Peter Pape (Mon May 28 05:23:45 EDT 2012)
The concern about Ron Breslow would be humorous if so many people wouldn't be taking it so seriously. What did Breslow do that is so wrong? He didn't steal anyone else's work. He responded to an editor's request for a paper on a technical subject of which he is the expert and developed the theories. He tried to change the verbiage and figures so that the new paper was not identical to prior publications. I feel that Professor Breslow is acting very ethically and is being persecuted by persons who are jealous of his fame and his career. As long as he references the information in his previous related papers, he has done no wrong.

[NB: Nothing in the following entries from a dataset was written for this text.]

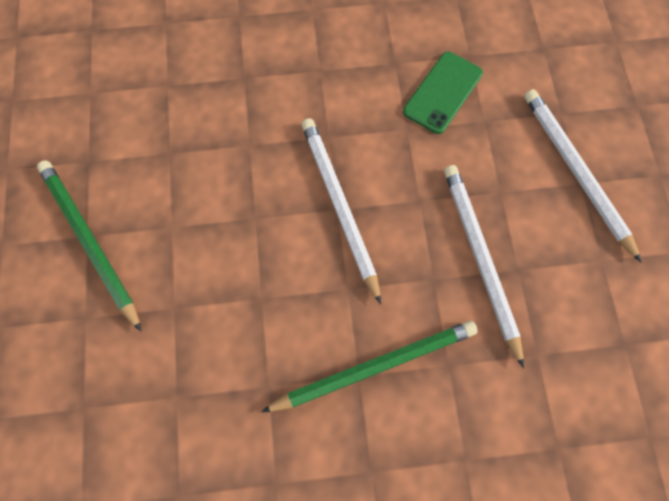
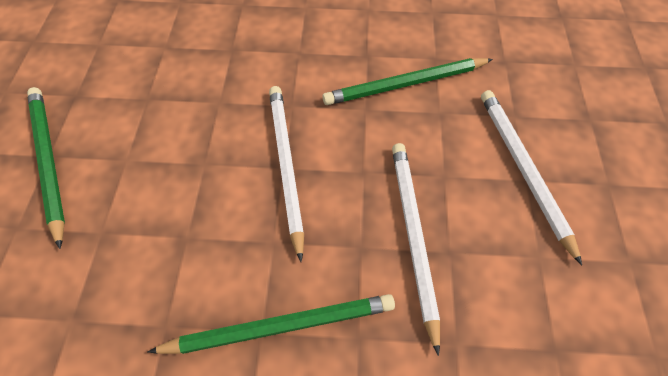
camera: 10 degrees right, 10 degrees down
(443, 92) = (405, 84): green phone -> green pencil

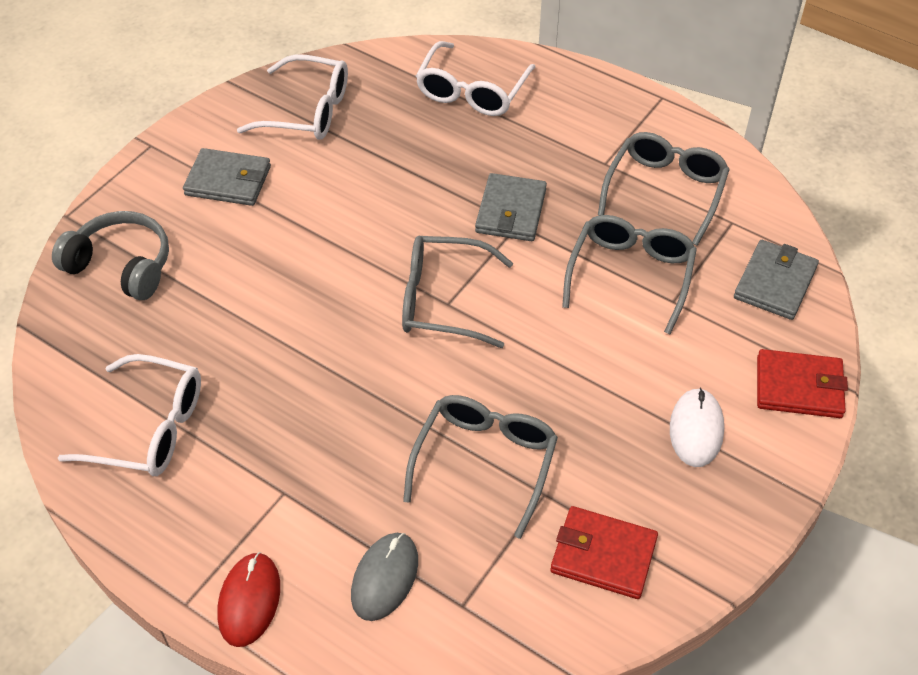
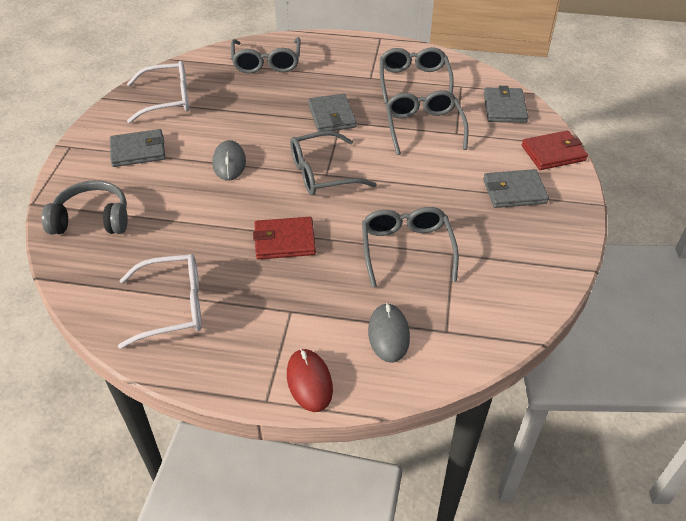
camera: 25 degrees left, 5 degrees down
(331, 239) = (229, 163): none -> grey mouse
(472, 91) = (266, 63): white glasses -> grey glasses
(603, 555) = (509, 273): red wallet -> red wallet (285, 241)
(696, 429) = (514, 191): white mouse -> grey wallet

Also, the comments about his age, about repetitiveness of elderly people, about 'his better days are past him' are ridiculous. Individuals are individuals. Someone at age 81 can be as sharp as a tack; others may be forgetful and repetitive. The same goes for someone at age 50;if that person doesn't keep up with current technology in his field, the 50 year old, too, can become obsolete.

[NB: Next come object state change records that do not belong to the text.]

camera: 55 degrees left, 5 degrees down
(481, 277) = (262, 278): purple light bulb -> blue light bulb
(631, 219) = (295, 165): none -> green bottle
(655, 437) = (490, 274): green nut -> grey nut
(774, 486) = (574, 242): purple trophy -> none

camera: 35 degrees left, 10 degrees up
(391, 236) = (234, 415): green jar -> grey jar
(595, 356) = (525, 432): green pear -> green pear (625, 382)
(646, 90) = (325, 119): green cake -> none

Let's drop the persecution of Professor Ronald Breslow and use our energy for something productive!
Morris Slutsky (Wed Jun 13 08:27:17 EDT 2012)
This seems a bit unfair. "Self-plagiarism" in a primary research publication would be apparent as someone trying to publish the same data twice, for example. But a review article is inherently a statement of opinion - is it at all fair to expect an author to have a different opinion with every article that they publish?
Jim Demers (Thu Jun 28 09:10:41 EDT 2012)
An invitation to "write" an article rather implies that you're expected to, you know, WRITE it. The standards for a "Perspective" might be a bit more relaxed, but the wholesale cutting and pasting of paragraphs, as even Breslow admits, is a step over the line. With hindsight, this whole kerfuffle could easily have been avoided by explcitly stating that "portions of this article were previously published" in Tet. Lett. and Israel J. Chem. I'm sure someone of Breslow's stature could have obtained the needed permissions, if JACS felt the need to dot every i and cross every t. (If permission were refused, that's a pretty clear signal to pick up the pen.)

From the tone of some of the comments (here and elsewhere), there would still be sniping and griping from the cranks (eminent scientists get a free pass to recycle and republish, yadda yadda), but at least we might be spared the "P word". Personally, I have no problem with giving an interesting article wider distribution via a major journal -- and in that, at least, you have to admit: Breslow succeeded wildly.

Now let's talk about those enantiosaurs.